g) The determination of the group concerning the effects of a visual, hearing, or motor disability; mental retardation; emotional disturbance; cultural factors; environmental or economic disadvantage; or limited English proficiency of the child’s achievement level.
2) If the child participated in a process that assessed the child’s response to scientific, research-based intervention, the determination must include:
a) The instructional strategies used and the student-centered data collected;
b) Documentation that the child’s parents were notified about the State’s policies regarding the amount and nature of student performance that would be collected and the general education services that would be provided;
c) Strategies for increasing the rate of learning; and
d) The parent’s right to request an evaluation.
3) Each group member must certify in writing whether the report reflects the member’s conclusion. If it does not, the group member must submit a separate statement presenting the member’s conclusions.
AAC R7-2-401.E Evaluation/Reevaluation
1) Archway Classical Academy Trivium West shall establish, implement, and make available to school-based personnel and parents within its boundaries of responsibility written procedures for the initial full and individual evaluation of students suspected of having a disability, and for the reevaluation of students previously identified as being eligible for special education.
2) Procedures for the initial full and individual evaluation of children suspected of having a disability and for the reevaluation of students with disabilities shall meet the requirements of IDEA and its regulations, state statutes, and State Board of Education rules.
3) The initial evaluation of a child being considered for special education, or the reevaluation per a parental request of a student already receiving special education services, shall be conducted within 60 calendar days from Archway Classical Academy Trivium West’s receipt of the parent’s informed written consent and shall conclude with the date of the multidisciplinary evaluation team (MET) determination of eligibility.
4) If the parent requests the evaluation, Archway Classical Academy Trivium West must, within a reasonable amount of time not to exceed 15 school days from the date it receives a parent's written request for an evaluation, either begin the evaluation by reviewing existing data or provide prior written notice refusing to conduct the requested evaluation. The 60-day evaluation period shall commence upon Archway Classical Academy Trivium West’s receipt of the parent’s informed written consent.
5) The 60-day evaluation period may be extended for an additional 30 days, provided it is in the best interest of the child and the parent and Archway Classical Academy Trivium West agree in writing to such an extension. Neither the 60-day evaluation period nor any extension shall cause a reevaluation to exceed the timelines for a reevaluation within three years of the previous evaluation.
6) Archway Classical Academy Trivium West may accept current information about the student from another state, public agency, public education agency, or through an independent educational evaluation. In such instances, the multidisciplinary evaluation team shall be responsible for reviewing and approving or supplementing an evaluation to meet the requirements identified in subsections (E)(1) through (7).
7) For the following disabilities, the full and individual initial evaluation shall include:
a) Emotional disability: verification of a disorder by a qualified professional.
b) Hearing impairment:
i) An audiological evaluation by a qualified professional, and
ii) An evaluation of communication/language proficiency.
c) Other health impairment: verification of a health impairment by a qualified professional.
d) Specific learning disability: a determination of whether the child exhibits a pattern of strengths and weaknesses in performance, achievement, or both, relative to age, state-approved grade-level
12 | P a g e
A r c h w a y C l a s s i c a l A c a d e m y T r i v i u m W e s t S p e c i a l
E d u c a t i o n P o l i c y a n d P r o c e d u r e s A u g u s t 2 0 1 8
===============
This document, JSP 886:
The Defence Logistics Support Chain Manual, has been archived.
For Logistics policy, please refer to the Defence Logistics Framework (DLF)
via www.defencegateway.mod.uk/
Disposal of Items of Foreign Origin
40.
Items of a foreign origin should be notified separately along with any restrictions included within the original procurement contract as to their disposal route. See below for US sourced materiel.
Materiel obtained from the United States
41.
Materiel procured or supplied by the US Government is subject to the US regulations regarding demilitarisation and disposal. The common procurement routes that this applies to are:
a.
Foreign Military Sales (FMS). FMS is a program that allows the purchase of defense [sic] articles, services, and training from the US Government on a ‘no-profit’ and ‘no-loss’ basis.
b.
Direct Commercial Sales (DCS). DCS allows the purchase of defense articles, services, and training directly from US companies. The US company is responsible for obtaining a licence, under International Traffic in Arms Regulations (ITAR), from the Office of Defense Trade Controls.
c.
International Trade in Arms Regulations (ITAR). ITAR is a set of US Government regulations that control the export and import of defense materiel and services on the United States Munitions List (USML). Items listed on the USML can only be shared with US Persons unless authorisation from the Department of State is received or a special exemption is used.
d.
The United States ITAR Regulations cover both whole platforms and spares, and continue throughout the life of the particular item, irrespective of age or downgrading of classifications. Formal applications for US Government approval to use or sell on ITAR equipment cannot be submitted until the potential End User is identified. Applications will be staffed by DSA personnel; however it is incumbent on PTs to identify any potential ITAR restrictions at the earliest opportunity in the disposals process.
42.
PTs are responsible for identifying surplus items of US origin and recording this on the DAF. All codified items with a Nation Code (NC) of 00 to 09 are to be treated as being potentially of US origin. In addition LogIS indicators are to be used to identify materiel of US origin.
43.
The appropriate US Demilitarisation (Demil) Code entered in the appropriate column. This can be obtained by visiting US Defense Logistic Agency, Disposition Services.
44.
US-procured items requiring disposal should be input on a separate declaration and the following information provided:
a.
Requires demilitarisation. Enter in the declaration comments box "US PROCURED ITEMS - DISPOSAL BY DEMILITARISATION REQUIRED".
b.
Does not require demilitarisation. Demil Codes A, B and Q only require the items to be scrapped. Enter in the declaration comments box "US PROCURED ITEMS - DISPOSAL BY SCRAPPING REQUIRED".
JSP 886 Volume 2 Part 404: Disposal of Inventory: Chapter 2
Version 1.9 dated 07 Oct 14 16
===============
◆ WHAT IS REQUIRED
The response should hold exactly the lines starting at the line with "ii) An evaluation" and ending at the line with "E d u c a t", and no other line of the material above.

◆ SOLUTION BELOW
ii) An evaluation of communication/language proficiency.
c) Other health impairment: verification of a health impairment by a qualified professional.
d) Specific learning disability: a determination of whether the child exhibits a pattern of strengths and weaknesses in performance, achievement, or both, relative to age, state-approved grade-level
12 | P a g e
A r c h w a y C l a s s i c a l A c a d e m y T r i v i u m W e s t S p e c i a l
E d u c a t i o n P o l i c y a n d P r o c e d u r e s A u g u s t 2 0 1 8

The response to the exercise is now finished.